All images by the ICZ
Bukit Panjang Tourism Board, a project by Adeline Chia and Robert Zhao.
15 – 22 January 2022
Greenridge Shopping Centre, #02-13
Bukit Panjang Tourism Board is part of the Community Arts Residency at Greenridge Shopping Centre, an initiative by the National Arts Council in collaboration with the Housing Development Board. It aims to support practising artists in advancing the field of community arts in Singapore. Through the Residency, artists have opportunities to inquire, collaborate and co-create artworks with the community that will shape communal spaces and reflect collective stories.
A set of postcards and map produced from the project. (Available, first quarter 2022)
Please email email@example.com.
Sample Postcards, from a set of 15
Mohd Aris bin Selamat, 72, boat captain; Gwee Mui Seng, 71, cleaner
On his first day of work, Mr Aris saved a drowning cat in Pang Sua Pond. The former sailor hadn’t operated the small motorboat before, and couldn’t get it to start using the pull cord, as he had been used to driving larger boats whose engines turned on by the pressing of a button. So he picked up the oars and paddled from the boathouse to the pavilion, and scooped the cat up using a net used to pick up floating leaves.
This was an exciting start to what would turn out to be a peaceful job. In their little blue boat and green long-sleeved shirts, Mr Aris and Mr Gwee are a familiar sight in the neighbourhood. Their duties are to go around the pond twice a day — 8am and 1pm — to pick up debris on the surface of the water. Mr Aris pilots the boat while Mr Gwee nets up floating objects, such as fallen leaves, twigs and rubbish from irresponsible visitors. They also do a little bit of pruning at the edges of the floating wetland and the banks. Each trip takes about 1.5 to 2 hours. Most days are quite leisurely, except when it has stormed the night before, and they can collect up to 20 trashbags worth of dead leaves and branches. Larger tree trunks are hoisted onto the boat and taken by the boathouse to be sawn.

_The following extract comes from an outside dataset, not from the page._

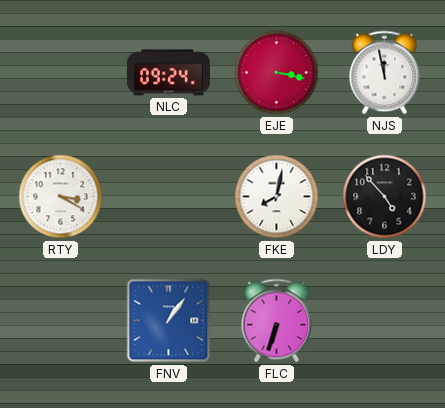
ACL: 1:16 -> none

Both men enjoy the idyllic surrounds. Mr Gwee, who lives in Yishun, has worked as a cleaner for more than 20 years in various places, including an army camp, factory and condominium. This is his favourite workplace. He notices wildlife such as otters and iguanas. “There is no other place like this in Singapore,” he said. Mr Aris, who was born in Pulau Belakang Mati (Sentosa), had been a seaman for more than 40 years. Before he accepted the job, he had come with his wife for a walk on the boardwalk, to survey the environment. “I liked it, so I said, I can try.” Now he takes pride in keeping the pond clean and beautiful.
Pang Sua Pond is one of 16 stormwater collection ponds built in the 1990s, whose purpose is to collect rainwater runoff from the surrounding area and prevent flooding during a heavy downpour. The pond received a makeover and a boardwalk in 2017.

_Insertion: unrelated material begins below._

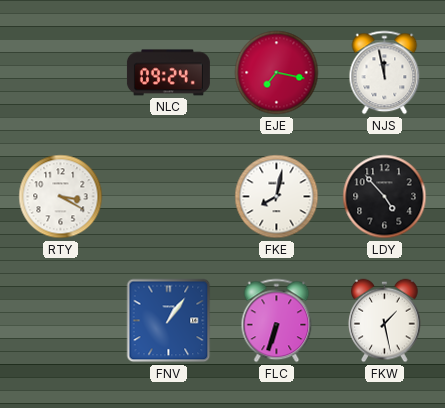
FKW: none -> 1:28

??Mr Lim Moo Sooi, 78, retiree
This retired lorry driver cycles to get spring water from a drain in Zhenghua Park two or three times a week from his home in Fajar. Each time, he fills up about eight five-litre bottles, which his family use for drinking and cooking. He says he is not used to the taste of tapwater, as he used to drink well water when he lived in a kampong in Yew Tee when he was younger.
The source of springwater, which flows out of a hole in the wall of a drain, is popular with local residents. To get to it, one has to climb over a fence and make a 1.5-metre drop down into the drain. Coming with bottles of different sizes in trolleys and bicycles, most take the water home for drinking. Some claim there are health benefits, which have not been verified, and one resident said he uses it for aquarium water.
Chua PT, 58, photographer
Unlike most nature photographers in Singapore, Mr Chua is almost exclusively interested in Zhenghua Nature Park. The Segar resident has been visiting the park almost daily to photograph its wildlife for the past six years, since the park’s extension opened in 2015. To date, he has spotted over 60 species of birds, including the tiger shrike, crested honey buzzard, common flameback (woodpecker) and common tailorbird.
The retired technician also has a wide collection of super-macro shots of different insects. Some of these close-ups capture rare processes, such as the life cycles of snails, whose eggs are hard to spot and easily washed away by the rain.
Together with two other friends, he is putting together a photo book that documents the biodiversity of Zhenghua Nature Park.